What this exercise asks.
a: Decide whether each statement agrees with the article below on doctors separating practice from healthcare business, answering yes or no and quoting the words of the article that decide it: (i) The forum was held in Abuja. (ii) Sole proprietorship is the model adopted by over 70 per cent of private hospitals in Nigeria. (iii) The Bridge Clinic organised the forum.
b: Continue the article below on doctors separating practice from healthcare business, picking up after its final sentence.

Source extract.
---------------

Medical Experts Urge Practitioners to Separate Practice From Healthcare Business

0

Ayodeji Ake

Medical experts have urged medical practitioners across the country to separate professional practice from healthcare business, as well as, gather their expertise and resources together in partnerships that would lift them from the limitations of sole proprietorship; the prevalent business model, which overtime has not ensured business sustainability.

Speaking at the first edition in 2018 of the Bi-annual Doctors’ Forum and launch of HPV OncoTect and Neobona, held recently in Lagos, a renowned gynecologist and Executive Vice Chairman, The Bridge Clinic, Dr. Richardson Ajayi, called on medical practitioners to step up efforts at separating their practice from business, by acquiring business management skills or engaging professionals to manage healthcare.

He disclosed that such efforts should be complemented with the right partnerships, in order to attract more investments needed for improvement in medical infrastructure, research, training, and ultimately, an efficient healthcare delivery.

Explaining the imperative of adopting business-oriented healthcare models in his topic tagged, ‘Is Healthcare a Business?’ at the forum organised by Pathcare, a member of SYNLAB, and sponsored by The Bridge Clinic, Ajayi, decried that sole proprietorship is the predominant healthcare business model adopted by over 70 per cent of private hospitals in Nigeria.

---------------

Supplied material.
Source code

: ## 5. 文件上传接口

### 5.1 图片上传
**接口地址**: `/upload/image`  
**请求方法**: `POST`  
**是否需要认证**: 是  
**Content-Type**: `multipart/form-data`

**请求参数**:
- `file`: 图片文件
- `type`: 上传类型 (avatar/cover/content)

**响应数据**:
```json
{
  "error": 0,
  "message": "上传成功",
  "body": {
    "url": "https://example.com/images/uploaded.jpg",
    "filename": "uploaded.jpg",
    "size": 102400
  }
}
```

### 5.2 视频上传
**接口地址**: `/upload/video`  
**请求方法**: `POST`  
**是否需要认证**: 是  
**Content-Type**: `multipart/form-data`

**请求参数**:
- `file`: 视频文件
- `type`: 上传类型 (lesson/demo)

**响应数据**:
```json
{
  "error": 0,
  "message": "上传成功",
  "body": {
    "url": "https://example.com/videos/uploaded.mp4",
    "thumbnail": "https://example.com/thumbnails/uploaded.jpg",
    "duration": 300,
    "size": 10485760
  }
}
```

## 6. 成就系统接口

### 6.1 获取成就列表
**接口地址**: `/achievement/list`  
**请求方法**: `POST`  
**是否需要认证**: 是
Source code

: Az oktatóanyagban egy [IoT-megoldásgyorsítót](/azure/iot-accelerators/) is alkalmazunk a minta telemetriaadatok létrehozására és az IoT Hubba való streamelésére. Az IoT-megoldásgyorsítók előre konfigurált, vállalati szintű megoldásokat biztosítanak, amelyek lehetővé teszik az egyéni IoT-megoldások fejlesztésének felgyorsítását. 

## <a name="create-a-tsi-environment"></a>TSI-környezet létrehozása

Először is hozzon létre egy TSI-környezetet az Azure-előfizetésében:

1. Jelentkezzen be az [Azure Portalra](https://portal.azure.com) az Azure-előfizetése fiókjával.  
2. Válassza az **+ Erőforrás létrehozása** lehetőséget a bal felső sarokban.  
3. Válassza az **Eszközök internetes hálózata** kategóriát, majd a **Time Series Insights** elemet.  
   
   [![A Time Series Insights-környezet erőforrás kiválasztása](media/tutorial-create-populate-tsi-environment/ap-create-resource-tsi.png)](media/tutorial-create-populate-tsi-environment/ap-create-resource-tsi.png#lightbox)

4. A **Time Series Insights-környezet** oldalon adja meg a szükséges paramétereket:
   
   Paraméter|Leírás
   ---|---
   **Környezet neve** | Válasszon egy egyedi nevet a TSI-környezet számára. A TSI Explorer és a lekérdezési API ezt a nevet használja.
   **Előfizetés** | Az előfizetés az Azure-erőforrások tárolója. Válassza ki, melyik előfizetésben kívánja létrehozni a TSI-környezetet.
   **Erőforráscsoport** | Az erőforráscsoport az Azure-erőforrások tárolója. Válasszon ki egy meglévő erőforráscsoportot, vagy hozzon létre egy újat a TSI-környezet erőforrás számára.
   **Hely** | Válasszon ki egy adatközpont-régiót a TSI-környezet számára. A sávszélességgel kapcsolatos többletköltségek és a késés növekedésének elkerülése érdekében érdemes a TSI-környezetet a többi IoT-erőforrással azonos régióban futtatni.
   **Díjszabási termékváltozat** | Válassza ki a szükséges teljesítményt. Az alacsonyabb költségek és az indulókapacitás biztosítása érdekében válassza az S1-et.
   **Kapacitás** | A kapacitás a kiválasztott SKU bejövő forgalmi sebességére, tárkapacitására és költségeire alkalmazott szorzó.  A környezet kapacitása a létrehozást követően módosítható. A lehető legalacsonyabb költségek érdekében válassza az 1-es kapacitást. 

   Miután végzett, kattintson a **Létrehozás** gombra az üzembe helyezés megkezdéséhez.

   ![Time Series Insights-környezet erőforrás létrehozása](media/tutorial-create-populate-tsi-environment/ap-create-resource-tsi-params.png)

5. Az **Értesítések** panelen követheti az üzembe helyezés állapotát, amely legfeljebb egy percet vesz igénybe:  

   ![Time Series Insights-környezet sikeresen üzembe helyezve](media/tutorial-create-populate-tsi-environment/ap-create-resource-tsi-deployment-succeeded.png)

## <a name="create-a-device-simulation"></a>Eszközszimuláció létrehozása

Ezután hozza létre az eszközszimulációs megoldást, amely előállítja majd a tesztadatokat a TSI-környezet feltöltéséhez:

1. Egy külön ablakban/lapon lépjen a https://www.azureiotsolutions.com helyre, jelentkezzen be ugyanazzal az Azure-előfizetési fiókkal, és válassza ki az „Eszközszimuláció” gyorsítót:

---------------

Answers provided.
a:
(i) No: "held recently in Lagos"
(ii) Yes: "adopted by over 70 per cent of private hospitals in Nigeria"
(iii) No: "organised by Pathcare, a member of SYNLAB, and sponsored by The Bridge Clinic"

b:
Ajayi further explained that in the model, the medical doctor is the centre of the healthcare ecosystem. “He manages the operations of the hospital, provides care to sick patients, and fund the healthcare practice. This places significant pressure and responsibility on one person and often the medical doctor becomes a single point of failure. Seldom do sole proprietorship medical practices exist beyond the 30 years mark in Nigeria.”

He stated that private medical practice in Nigeria has floundered under the sole proprietorship model, resulting in the abysmal delivery of care and capital flight through outbound medical tourism, which the Federal Ministry of Health said stood at N1.5 billion spent annually by Nigerians seeking medical care abroad.

One of the highlights of the event was the launch of HPV OncoTect, and Neobona from the stable of SYNLAB, by Prof. Em. Raymond Auckenthaler, Chairman SYNLAB Forum for Innovation. Auckenthaler stated that cervical cancer is the 4th most common tumor in women worldwide and HPV is the principal causative agent of cervical cancer.